The sound came from behind him! Grimluk spun around and stared hard into the utter darkness. It was too late to go back now—something was there.
Grimluk now had an unknown terror behind and a light that seemed ever more eerie ahead. He lay flat and breathed very quietly.
There was definitely something moving behind him and coming closer. Something too large to be a tasty opossum.
Grimluk wished with all his heart that he could be back at the little campsite with the screeching nameless baby and Gelidberry and the cows. What would happen to them if he never returned?
Grimluk crawled on his belly, away from the approaching sound, toward the light, farther and farther down the slope.
And there! Ahead in the clearing…a girl!
She was beautiful. Beauty such as Grimluk had never seen or even imagined. Beauty that could not be real.
She was perhaps his age, although there was an agelessness to her pale, perfect skin. She had wild red hair, long curls that seemed to move of their own accord, twisting and writhing.

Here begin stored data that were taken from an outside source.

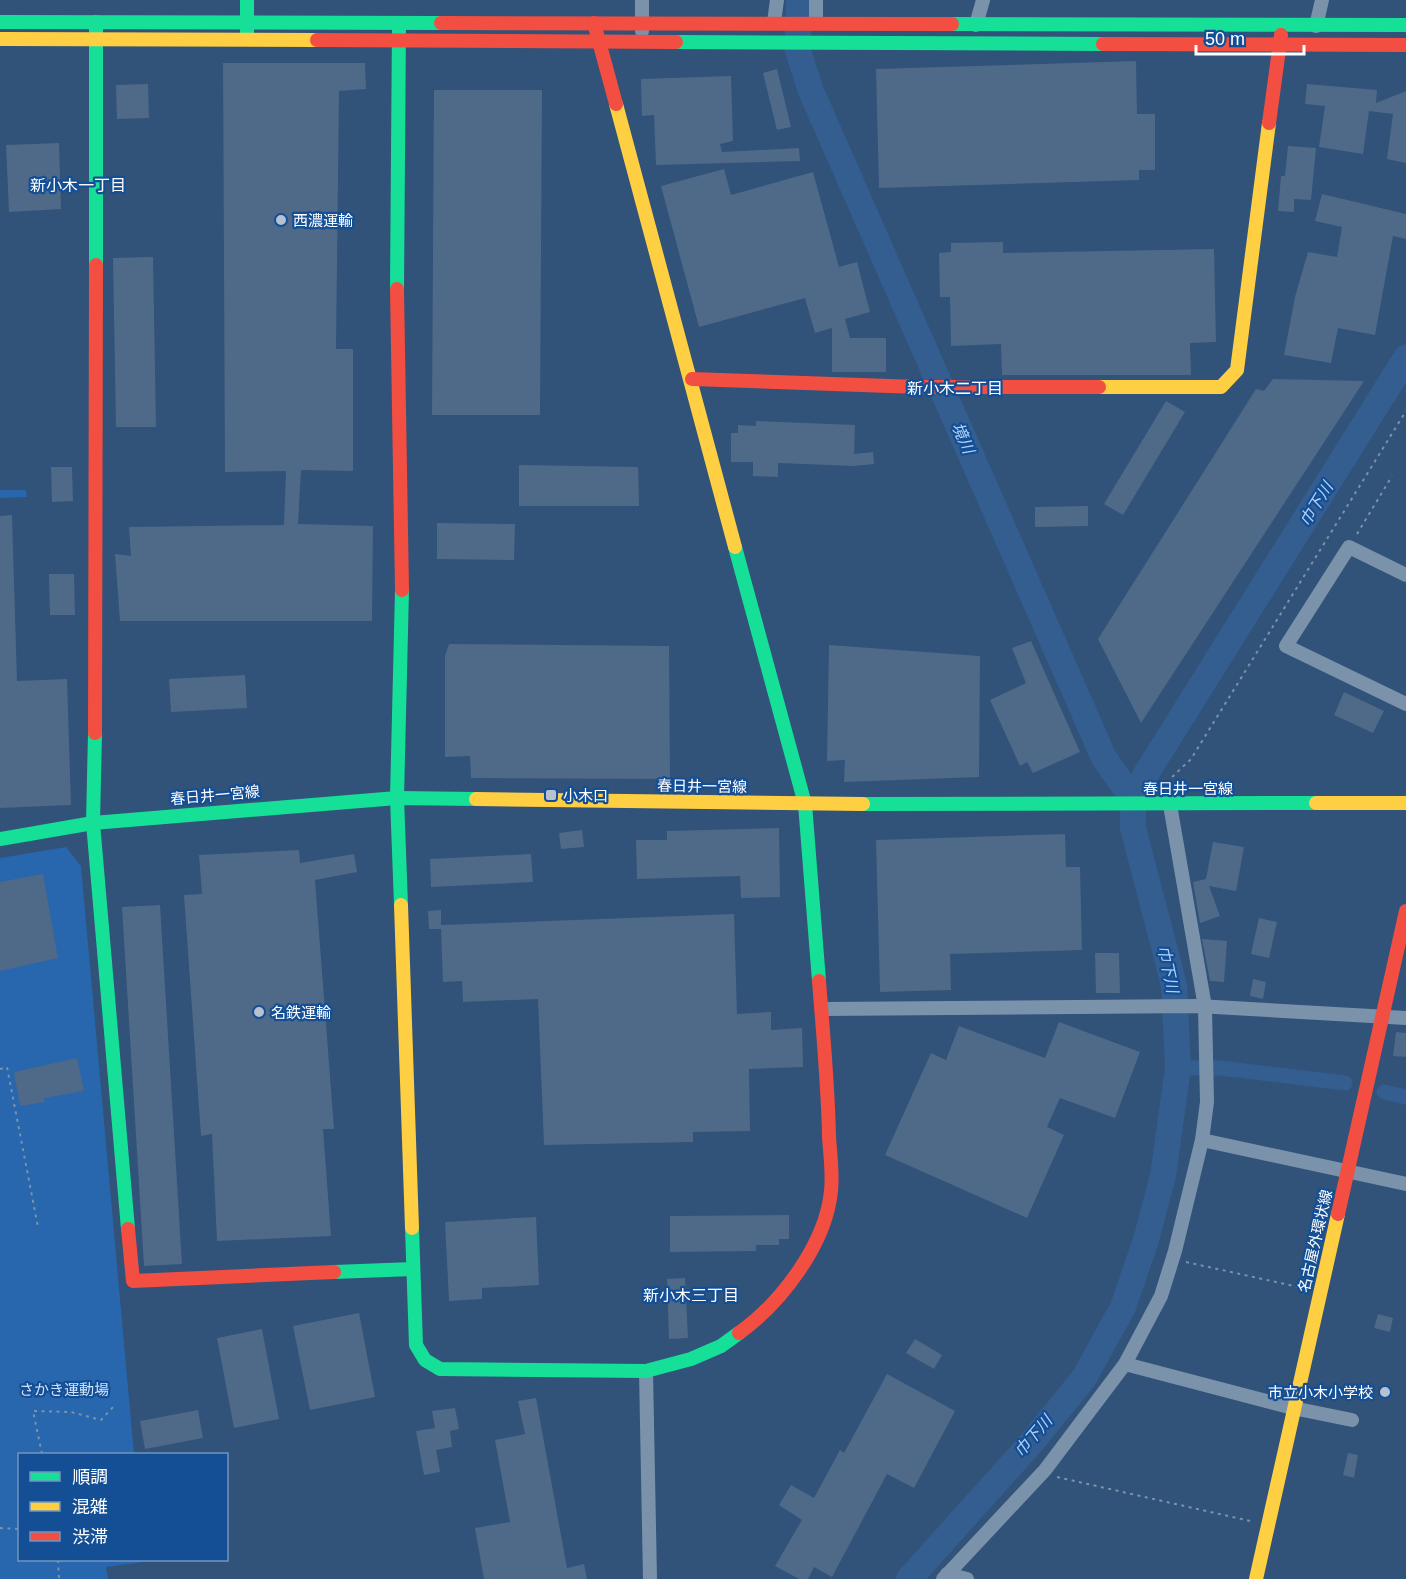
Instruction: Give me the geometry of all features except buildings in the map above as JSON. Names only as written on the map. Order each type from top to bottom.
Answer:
[{"type":"street","points":[[246,41],[247,0]]},
{"type":"street","points":[[642,0],[642,42]]},
{"type":"street","points":[[774,22],[777,0]]},
{"type":"street","points":[[816,0],[816,22]]},
{"type":"street","points":[[976,25],[982,0]]},
{"type":"street","points":[[1316,26],[1322,0]]},
{"type":"street","points":[[0,22],[1406,25]]},
{"type":"street","points":[[96,22],[96,666],[93,823],[133,1281],[413,1269]]},
{"type":"street","points":[[399,23],[397,346],[402,571],[397,798],[416,1345],[420,1357],[428,1365],[454,1370],[646,1371],[691,1359],[721,1346],[752,1324],[777,1300],[818,1237],[832,1180],[822,1009],[805,804],[594,23]]},
{"type":"street","points":[[692,379],[956,388],[1221,387],[1237,370],[1282,26]]},
{"type":"street","points":[[0,39],[816,45],[1406,45]]},
{"type":"street","points":[[1406,575],[1349,547],[1286,645],[1406,705]]},
{"type":"street","name":"春日井一宮線","points":[[0,839],[93,823],[397,798],[805,804],[1406,803]]},
{"type":"street","points":[[945,1577],[1045,1470],[1125,1364],[1161,1296],[1175,1251],[1202,1140],[1207,1102],[1202,1006],[1165,805]]},
{"type":"street","name":"名古屋外環状線","points":[[1256,1579],[1406,911]]},
{"type":"street","points":[[822,1009],[1202,1006],[1406,1018]]},
{"type":"street","points":[[1202,1140],[1406,1184]]},
{"type":"street","points":[[1125,1364],[1293,1408],[1352,1420]]},
{"type":"street","points":[[646,1371],[651,1579]]},
{"type":"street","points":[[945,1577],[966,1579]]},
{"type":"path","points":[[1165,805],[1171,777],[1191,759],[1406,411]]},
{"type":"path","points":[[1349,547],[1392,476]]},
{"type":"path","points":[[0,1069],[7,1067],[38,1227]]},
{"type":"path","points":[[1186,1262],[1320,1291]]},
{"type":"path","points":[[42,1453],[33,1412],[71,1412],[101,1420],[114,1406]]},
{"type":"path","points":[[1055,1477],[1268,1525]]},
{"type":"path","points":[[0,1528],[18,1529]]},
{"type":"path","points":[[58,1561],[59,1579]]},
{"type":"green space","points":[[0,490],[26,490],[27,497],[0,498]]},
{"type":"green space","name":"さかき運動場","points":[[66,847],[81,866],[134,1453],[18,1453],[18,1561],[144,1562],[106,1567],[108,1579],[0,1579],[0,858]]},
{"type":"waterway","name":"境川","points":[[799,0],[798,51],[811,91],[1104,758],[1133,799]]},
{"type":"waterway","name":"巾下川","points":[[909,1579],[1032,1442],[1084,1378],[1123,1307],[1146,1240],[1163,1176],[1178,1068],[1174,985],[1133,828],[1133,799],[1146,774],[1406,358]]},
{"type":"waterway","points":[[1178,1068],[1220,1068],[1345,1083]]},
{"type":"waterway","points":[[1384,1092],[1406,1097]]},
{"type":"traffic: fast","points":[[247,0],[247,35]]},
{"type":"traffic: fast","points":[[0,22],[441,23]]},
{"type":"traffic: fast","points":[[96,22],[96,265]]},
{"type":"traffic: fast","points":[[397,289],[399,23]]},
{"type":"traffic: fast","points":[[952,24],[1406,25]]},
{"type":"traffic: fast","points":[[676,42],[1103,44]]},
{"type":"traffic: fast","points":[[735,547],[805,804],[819,981]]},
{"type":"traffic: fast","points":[[401,905],[397,798],[402,590]]},
{"type":"traffic: fast","points":[[95,733],[93,823],[128,1229]]},
{"type":"traffic: fast","points":[[0,839],[93,823],[397,798],[476,799]]},
{"type":"traffic: fast","points":[[863,804],[1316,803]]},
{"type":"traffic: fast","points":[[412,1228],[416,1345],[425,1360],[440,1369],[646,1371],[691,1359],[721,1346],[739,1333]]},
{"type":"traffic: fast","points":[[334,1272],[413,1269]]},
{"type":"traffic: slow","points":[[0,39],[317,40]]},
{"type":"traffic: slow","points":[[616,104],[735,547]]},
{"type":"traffic: slow","points":[[1099,387],[1221,387],[1237,370],[1269,123]]},
{"type":"traffic: slow","points":[[476,799],[863,804]]},
{"type":"traffic: slow","points":[[1316,803],[1406,803]]},
{"type":"traffic: slow","points":[[401,905],[412,1228]]},
{"type":"traffic: slow","points":[[1256,1579],[1338,1214]]},
{"type":"traffic: jam","points":[[441,23],[952,24]]},
{"type":"traffic: jam","points":[[594,23],[616,104]]},
{"type":"traffic: jam","points":[[1269,123],[1281,35]]},
{"type":"traffic: jam","points":[[317,40],[676,42]]},
{"type":"traffic: jam","points":[[1103,44],[1406,45]]},
{"type":"traffic: jam","points":[[95,733],[96,265]]},
{"type":"traffic: jam","points":[[397,289],[402,590]]},
{"type":"traffic: jam","points":[[692,379],[918,387],[1099,387]]},
{"type":"traffic: jam","points":[[1338,1214],[1406,911]]},
{"type":"traffic: jam","points":[[739,1333],[770,1306],[799,1271],[811,1251],[827,1211],[832,1170],[819,981]]},
{"type":"traffic: jam","points":[[128,1229],[133,1281],[334,1272]]},
{"type":"place","name":"西濃運輸","points":[[281,220]]},
{"type":"place","name":"小木口","points":[[551,795]]},
{"type":"place","name":"名鉄運輸","points":[[259,1012]]},
{"type":"place","name":"市立小木小学校","points":[[1385,1392]]},
{"type":"district","name":"新小木一丁目","points":[[78,185]]},
{"type":"district","name":"新小木二丁目","points":[[955,388]]},
{"type":"district","name":"新小木三丁目","points":[[691,1295]]}]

Her eyes were green and glowed with an inner light that pierced him to his very soul.
She had a sullen mouth, full red lips, and more teeth than Grimluk and Gelidberry combined. In fact, she seemed, miraculously, to have all of her teeth. And those teeth were white. White without even a touch of yellow.
She wore a dark red dress that lay tight against her body.
Grimluk realized with a shock that the light he had seen was coming from her. Her very skin glowed. Her eyes were green coals. Her hair glistened as it moved.
“Who comes hither?” the girl asked, and Grimluk knew, knew deep down inside, that he would answer, that he would stand up, brush himself off, and answer, “It’s me, Grimluk.”
But he also knew this would be a bad thing. No creature could possibly be this beautiful, this bright, this clean, this toothy, unless she was a witch. Or some other unnatural creature.
As he was in the act of standing up, a voice spoke from the darkness behind him.
“Your servants, Princess.”
The voice was definitely foreign. It wasn’t simply that the voice spoke the common tongue with an accent; it was that it seemed to form sounds within that speech that were unlike anything that could come from a human mouth.
A dry, rasping, irritating, whispery voice in response to the cold, confident voice of the stunning object identified as “Princess.”
“Ah,” the girl said. “At last. You have kept me waiting.